The International Chamber of Commerce's banking commission is working to maintain a dialogue between banks, clients and regulators on keeping credit flowing to the real economy.

Over many years, the International Chamber of Commerce’s (ICC) banking commission has sought to clarify, educate and canvass both industry players and those overseeing them. It has evolved from a rule-writing body to become a key advocate, addressing the industry’s critical challenges. And it is here where I hope to add value as the new ICC banking commission chair. Certainly, I want to help banks rekindle their contract with society. And I want banks to no longer be penalised for being banks: instead allowing them to utilise their resources for the encouragement of trade and prosperity.

Governments, regulators, businesses and the public need to understand why banks are important for international trade as well as why international trade is vital for growth. Yet trust will only return when we can demonstrate that international banking is a better and safer way of doing business than before the crash. This requires a controlled and rules-based environment that can overcome the many challenges facing the industry.

Answering questions

Post-crisis, all businesses – not just the banks – are facing legitimate questions over their motivations and practices, which impacts banking everywhere. For instance, in Germany there are strong, divergent views on nuclear energy. Banks cannot stay neutral in this debate, forcing us to align with views that may differ from public perception. Reputations are at stake – with the challenges changing depending on a bank’s home market, as well as where it looks for growth. Awareness and tact are required.

Yet awareness and tact are also required when dealing with anti-money laundering (AML) legislation. The principles of AML tightening are inviolable, of course, but we are also duty-bound to make legislators and regulators aware of the potential unintended consequences. These fall hardest on small and medium-sized enterprises and/or high-growth markets, although it is here where the ICC can prove its worth by improving the industry’s dialogue with regulating bodies and helping to sharpen the rules: an objective that fits well with the banking commission’s overall mission of guidance and clarification. 

The shortfall in available trade finance, recorded in the ICC 2014 trade finance survey, can certainly be viewed as an unintended consequence. After all, there is no shortage of liquidity; this is simply a challenge with respect to marrying the available liquidity with the financing need. Constraints on banks are raising both the costs and concerns of entering into new relationships, resulting in banks becoming perhaps too cautious when evaluating new countries and counterparties.
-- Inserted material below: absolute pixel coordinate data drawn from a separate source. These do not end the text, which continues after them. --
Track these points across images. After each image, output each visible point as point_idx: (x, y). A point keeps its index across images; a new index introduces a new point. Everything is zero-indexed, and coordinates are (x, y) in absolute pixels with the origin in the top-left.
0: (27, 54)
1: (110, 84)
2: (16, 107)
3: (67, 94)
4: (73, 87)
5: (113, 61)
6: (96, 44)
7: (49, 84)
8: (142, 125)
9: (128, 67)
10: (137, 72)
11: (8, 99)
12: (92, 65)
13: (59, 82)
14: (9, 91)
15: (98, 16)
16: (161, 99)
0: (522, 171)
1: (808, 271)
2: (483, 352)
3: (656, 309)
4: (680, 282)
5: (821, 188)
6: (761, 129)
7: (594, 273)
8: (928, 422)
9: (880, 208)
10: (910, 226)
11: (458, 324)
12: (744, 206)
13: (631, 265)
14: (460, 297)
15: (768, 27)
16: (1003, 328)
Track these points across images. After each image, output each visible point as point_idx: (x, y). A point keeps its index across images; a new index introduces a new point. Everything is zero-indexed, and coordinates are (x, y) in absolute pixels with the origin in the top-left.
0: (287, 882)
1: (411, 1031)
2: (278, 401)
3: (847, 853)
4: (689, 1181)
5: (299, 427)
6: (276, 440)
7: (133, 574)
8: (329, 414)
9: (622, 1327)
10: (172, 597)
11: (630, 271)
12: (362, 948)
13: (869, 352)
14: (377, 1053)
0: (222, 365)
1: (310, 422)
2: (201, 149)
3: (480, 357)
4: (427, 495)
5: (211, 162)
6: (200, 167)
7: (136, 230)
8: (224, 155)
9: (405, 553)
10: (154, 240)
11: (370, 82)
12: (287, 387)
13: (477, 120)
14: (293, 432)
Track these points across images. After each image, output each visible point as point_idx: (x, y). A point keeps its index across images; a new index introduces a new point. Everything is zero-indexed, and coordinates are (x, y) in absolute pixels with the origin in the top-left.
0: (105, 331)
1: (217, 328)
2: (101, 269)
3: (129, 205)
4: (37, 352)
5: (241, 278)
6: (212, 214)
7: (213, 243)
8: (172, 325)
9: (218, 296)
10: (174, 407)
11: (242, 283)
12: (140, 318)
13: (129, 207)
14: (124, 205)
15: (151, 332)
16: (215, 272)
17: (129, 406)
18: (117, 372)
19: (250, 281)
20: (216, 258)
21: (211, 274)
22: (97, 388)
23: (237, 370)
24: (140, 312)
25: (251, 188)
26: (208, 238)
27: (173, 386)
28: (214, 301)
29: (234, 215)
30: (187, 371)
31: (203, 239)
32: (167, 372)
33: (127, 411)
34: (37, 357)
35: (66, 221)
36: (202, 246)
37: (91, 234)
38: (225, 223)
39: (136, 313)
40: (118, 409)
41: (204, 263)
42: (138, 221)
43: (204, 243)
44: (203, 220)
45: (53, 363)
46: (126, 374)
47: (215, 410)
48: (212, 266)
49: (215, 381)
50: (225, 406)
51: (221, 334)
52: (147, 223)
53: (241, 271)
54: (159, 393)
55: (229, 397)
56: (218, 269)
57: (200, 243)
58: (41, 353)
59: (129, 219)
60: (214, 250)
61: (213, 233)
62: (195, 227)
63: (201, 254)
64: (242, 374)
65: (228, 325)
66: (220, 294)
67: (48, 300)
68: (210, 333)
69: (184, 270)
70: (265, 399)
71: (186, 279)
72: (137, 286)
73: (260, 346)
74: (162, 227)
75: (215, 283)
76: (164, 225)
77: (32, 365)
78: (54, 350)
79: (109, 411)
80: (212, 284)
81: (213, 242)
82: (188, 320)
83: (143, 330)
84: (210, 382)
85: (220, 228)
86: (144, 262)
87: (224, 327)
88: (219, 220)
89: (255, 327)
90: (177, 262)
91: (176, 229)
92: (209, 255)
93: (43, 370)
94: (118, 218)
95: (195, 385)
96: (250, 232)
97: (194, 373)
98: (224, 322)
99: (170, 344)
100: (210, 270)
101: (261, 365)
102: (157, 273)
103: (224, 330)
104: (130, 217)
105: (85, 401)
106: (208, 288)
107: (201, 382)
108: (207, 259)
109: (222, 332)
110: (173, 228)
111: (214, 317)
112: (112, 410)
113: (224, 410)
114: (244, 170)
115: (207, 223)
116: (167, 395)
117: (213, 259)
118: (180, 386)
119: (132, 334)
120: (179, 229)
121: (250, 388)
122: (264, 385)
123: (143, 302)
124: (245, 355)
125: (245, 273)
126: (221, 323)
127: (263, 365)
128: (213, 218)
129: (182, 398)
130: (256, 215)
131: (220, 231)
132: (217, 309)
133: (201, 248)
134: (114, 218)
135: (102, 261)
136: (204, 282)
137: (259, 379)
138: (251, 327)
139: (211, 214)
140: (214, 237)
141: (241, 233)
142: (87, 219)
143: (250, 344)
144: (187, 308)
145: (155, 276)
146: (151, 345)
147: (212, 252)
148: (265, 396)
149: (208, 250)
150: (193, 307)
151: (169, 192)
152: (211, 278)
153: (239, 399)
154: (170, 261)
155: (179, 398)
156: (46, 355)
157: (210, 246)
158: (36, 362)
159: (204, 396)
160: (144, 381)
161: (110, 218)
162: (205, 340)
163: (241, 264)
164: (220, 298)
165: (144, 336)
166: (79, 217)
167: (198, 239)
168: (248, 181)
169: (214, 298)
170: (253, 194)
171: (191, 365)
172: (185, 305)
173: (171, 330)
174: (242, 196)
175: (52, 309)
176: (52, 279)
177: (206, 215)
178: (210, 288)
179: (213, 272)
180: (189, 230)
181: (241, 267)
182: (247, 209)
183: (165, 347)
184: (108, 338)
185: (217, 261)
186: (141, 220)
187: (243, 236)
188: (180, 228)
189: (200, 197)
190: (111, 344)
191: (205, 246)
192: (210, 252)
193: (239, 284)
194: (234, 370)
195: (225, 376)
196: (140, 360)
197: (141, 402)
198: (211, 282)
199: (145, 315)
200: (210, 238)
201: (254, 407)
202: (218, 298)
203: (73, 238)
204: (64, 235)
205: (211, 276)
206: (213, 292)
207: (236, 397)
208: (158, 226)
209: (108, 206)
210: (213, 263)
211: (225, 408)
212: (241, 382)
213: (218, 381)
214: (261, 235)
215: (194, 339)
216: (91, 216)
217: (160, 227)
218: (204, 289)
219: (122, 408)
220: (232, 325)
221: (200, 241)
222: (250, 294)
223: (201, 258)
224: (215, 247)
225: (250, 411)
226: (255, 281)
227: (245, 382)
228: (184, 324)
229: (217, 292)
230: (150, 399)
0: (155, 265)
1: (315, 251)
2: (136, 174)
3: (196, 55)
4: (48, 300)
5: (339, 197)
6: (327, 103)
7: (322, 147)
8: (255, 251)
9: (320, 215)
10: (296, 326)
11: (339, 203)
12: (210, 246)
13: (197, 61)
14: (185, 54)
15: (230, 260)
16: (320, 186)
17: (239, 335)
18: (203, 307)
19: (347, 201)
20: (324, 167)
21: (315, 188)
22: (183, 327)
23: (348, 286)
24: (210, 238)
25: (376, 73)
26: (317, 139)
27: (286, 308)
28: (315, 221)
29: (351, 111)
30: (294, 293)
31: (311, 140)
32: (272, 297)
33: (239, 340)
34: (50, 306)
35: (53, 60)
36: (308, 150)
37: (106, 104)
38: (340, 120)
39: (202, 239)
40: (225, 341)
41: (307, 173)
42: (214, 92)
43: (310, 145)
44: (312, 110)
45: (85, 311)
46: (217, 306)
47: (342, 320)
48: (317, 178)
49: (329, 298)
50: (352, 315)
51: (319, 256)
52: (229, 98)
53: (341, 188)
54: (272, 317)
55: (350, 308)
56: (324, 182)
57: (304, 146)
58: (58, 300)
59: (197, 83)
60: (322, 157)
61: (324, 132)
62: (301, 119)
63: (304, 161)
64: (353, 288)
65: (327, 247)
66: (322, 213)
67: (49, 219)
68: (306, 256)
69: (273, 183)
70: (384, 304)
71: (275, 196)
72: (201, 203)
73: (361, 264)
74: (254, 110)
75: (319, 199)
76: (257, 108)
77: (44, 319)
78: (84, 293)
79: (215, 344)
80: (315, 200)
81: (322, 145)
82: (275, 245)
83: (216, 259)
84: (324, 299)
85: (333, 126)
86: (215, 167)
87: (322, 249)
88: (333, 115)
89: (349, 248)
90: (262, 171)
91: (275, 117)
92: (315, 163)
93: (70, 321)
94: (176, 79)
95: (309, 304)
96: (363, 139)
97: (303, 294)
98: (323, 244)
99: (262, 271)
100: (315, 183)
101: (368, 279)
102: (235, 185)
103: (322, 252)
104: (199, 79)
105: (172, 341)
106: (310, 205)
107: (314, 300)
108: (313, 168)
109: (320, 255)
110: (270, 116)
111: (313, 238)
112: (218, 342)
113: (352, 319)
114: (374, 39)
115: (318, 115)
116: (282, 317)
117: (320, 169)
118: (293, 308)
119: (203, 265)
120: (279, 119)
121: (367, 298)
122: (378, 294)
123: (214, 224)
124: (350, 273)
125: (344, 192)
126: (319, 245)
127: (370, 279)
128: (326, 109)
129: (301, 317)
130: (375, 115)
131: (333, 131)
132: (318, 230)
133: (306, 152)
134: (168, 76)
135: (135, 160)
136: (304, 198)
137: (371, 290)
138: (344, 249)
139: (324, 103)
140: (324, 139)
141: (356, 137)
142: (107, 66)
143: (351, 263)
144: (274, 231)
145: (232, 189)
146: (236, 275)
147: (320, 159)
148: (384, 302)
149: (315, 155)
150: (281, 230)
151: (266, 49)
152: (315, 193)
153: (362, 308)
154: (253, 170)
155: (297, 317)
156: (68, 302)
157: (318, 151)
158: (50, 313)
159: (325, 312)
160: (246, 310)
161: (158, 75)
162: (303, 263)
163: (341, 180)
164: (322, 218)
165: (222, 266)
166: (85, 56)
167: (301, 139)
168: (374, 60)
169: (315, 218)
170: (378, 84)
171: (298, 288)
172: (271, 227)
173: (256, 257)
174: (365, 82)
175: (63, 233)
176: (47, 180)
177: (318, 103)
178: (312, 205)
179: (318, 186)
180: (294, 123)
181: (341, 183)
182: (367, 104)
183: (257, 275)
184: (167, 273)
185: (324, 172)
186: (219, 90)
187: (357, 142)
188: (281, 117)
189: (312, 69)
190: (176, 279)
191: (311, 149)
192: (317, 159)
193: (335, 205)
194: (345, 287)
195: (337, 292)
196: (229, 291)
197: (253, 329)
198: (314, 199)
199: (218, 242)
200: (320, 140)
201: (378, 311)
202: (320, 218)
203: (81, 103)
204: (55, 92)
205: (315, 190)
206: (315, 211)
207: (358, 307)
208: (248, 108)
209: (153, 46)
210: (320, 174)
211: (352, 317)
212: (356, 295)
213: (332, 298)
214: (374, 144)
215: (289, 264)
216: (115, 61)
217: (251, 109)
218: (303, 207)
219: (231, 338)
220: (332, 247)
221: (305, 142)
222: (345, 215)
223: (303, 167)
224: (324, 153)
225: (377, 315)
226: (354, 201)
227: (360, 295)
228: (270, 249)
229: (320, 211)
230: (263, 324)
However, challenges such as banking constraints also provide opportunities. New players are entering the market in unprecedented numbers: alternative or specialist financiers that bring new pools of liquidity, often lending to counterparties beyond the risk appetite of banks, although also creating new partnerships and networks with the banks. Certainly, we must welcome and encourage new entrants as they help drive the industry forwards. 

Emerging opportunities

Yet the greatest opportunity remains the emerging markets, where digitisation is helping countries such as Kenya innovate faster than developed markets. Such markets lack the legacy concerns that can slow down change in the developed world, meaning that emerging markets are 'greenfield' opportunities able to respond nimbly. Execution is also easier. In fact, some developed markets are falling behind, which may lead banks to rethink their locations.

That said, the biggest threat to international banking is also located in the emerging markets – that of geopolitical risk. Here, rule-making and/or advocacy bodies such as the ICC have no influence, although they can help discourage over-reactions from both banks and regulators to related concerns such as know your customer (and know your customer’s customer).

With respect to the key area of regulations, however, the banking industry is making strong progress. Basel III was a potential concern for the banks in the years immediately after the crisis. Yet – with respect to leverage ratios, the treatment of export credits and contingent funding liabilities – we are heading in the right direction. In part, this is thanks to the ICC’s policy-making and advocacy work, although there is a long way to go: on supply chain finance, for example, or anything around open account with respect to payables and receivables.

Given the need for standardisation, I welcome initiatives such as the ICC Academy, which is helping to create globalised standards in financial education, as well as educational transparency. The ICC Academy creates a common language for international banking, which can generate huge benefits: just one of the ways in which I hope the ICC can help renew the contract between banks and society.

Daniel Schmand is chairman of the ICC banking commission and head of trade finance and corporate cash management for Europe, the Middle East and Africa at Deutsche Bank.